It may be worth not moving away from Ethernet philosphy, unless required. In
Ethernet, as we know, we re-compute CRC on each node. Ofcourse like
Ethernet, one may always want to have flexibility of disabling CRC
generation (this can be left as implementation issue also)

Regards,
Devendra Tripathi
CoVisible Solutions Inc.
(formerly VidyaWeb, Inc)
Pune, India
Tel: +91-20-433-1362

> -----Original Message-----
> From: owner-stds-802-17@xxxxxxxxxxxxxxxxxx
> [mailto:owner-stds-802-17@xxxxxxxxxxxxxxxxxx]On Behalf Of Ray Zeisz
> Sent: Friday, June 22, 2001 4:23 AM
> To: 'Denton Gentry'
> Cc: 'stds-802-17@xxxxxxxx'
> Subject: RE: [RPRWG] CRC check in each node?
>
>
>
> I absolutely agree.  If at all possible we should not regenerate
> the user's
> data packet CRC (assuming the MAC encapsulates Ethernet frames) unless
> necessary.  If the packet is sitting in non-parity or ECC memory awaiting
> transmission and the CRC is regenerated at each node there is a lot of
> opportunity for undetected (or late, i.e. the entire FTP file transfer has
> to be completed) error.
>
> It would be optimal for any encapsulation or header that .17 puts on a
> packet to not effect the user CRC.
>
> Ray Zeisz
>
> LVL7 Systems
> http://www.LVL7.com
> (919) 865-2735
>
>
>
>
> -----Original Message-----
> From: Denton Gentry [mailto:denny@xxxxxxxxxxxxxxxxxx]

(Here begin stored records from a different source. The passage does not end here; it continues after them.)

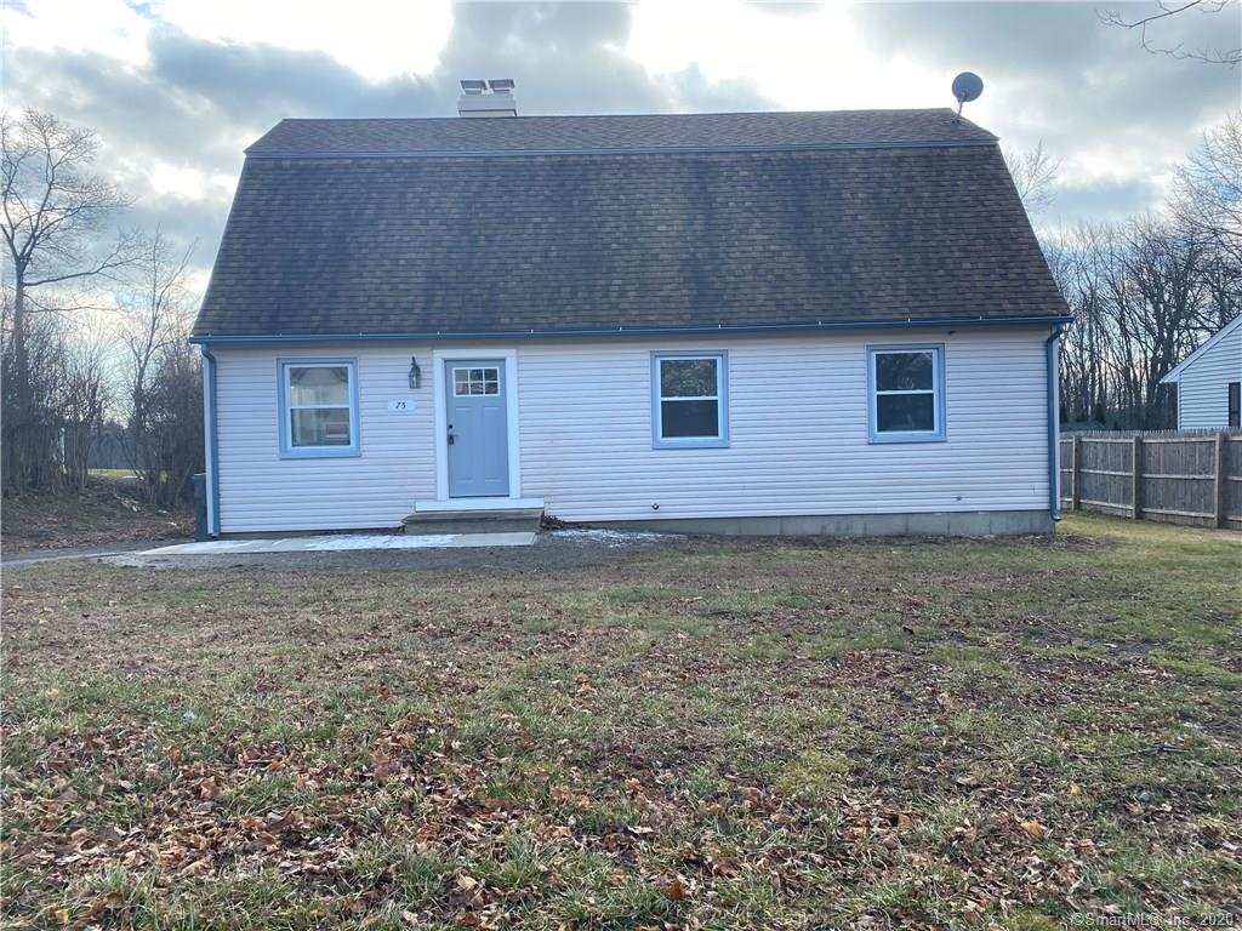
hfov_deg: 67.3
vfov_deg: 53.1
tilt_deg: -1.9
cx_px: 621
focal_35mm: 26
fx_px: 933
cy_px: 466
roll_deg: +2.2
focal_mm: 4.25
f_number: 1.8
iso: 32
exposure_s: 1/943
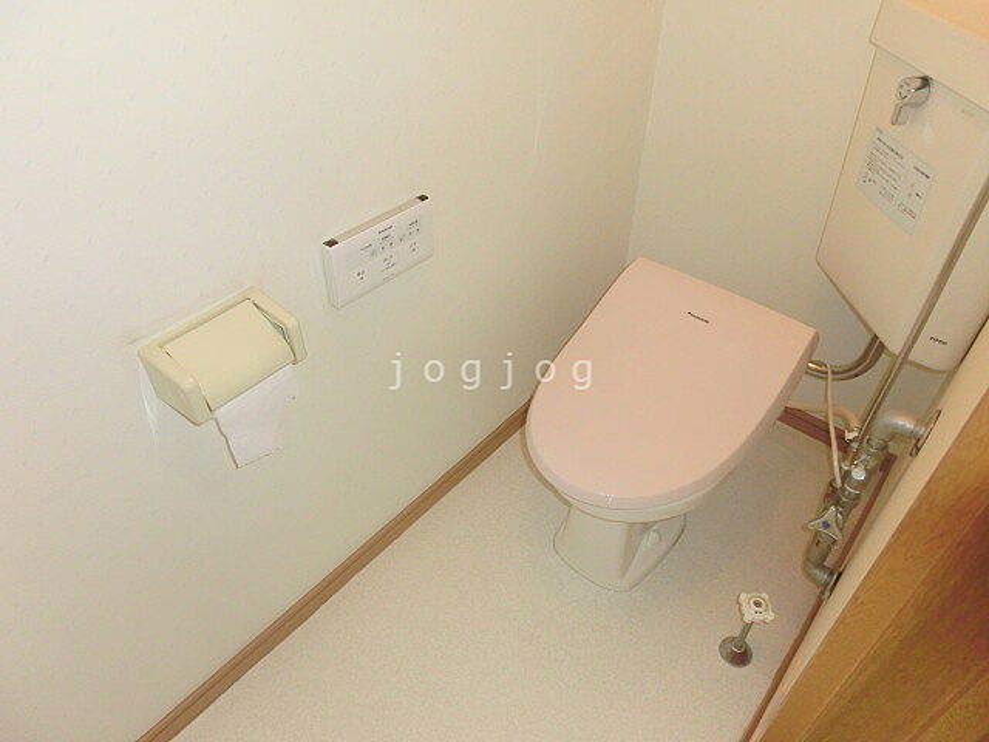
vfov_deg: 56.8
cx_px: 494
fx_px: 686
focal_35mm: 24
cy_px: 371
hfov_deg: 71.6
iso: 400
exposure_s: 1/60
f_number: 3
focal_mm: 4.24
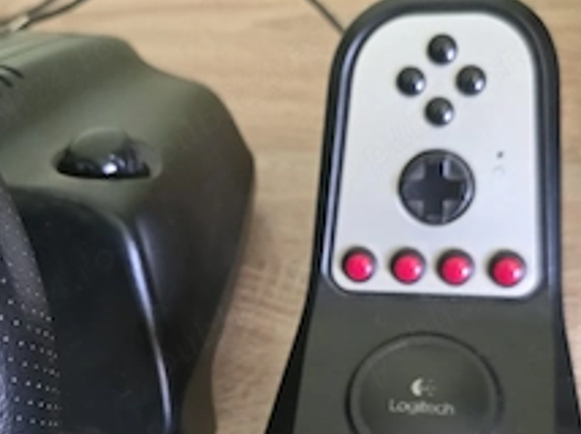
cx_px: 293
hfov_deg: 43.9
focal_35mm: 43
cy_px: 344
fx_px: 721
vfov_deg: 32.6
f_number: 1.7
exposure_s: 1/101
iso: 800
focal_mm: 6.3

> Sent: Thursday, June 21, 2001 10:57 PM
> To: stds-802-17@xxxxxxxx
> Subject: Re: [RPRWG] CRC check in each node?
>
>
>
>  I'd prefer the TTL not be included in the same CRC used over the
> user data. If a packet traverses N nodes on the ring, there would
> be N places where failing hardware could result in undetected data
> corruption of the user's data.
>   If the CRC is left intact all the way across the ring, there are only
> two places where the packet could be corrupted undetected (the source
> and the destination).
>
>   As for whether to strip bad packets at each node: never optimize
> for errors. I don't think increased efficiency in handling bad
> packets is worth added complexity in the MAC.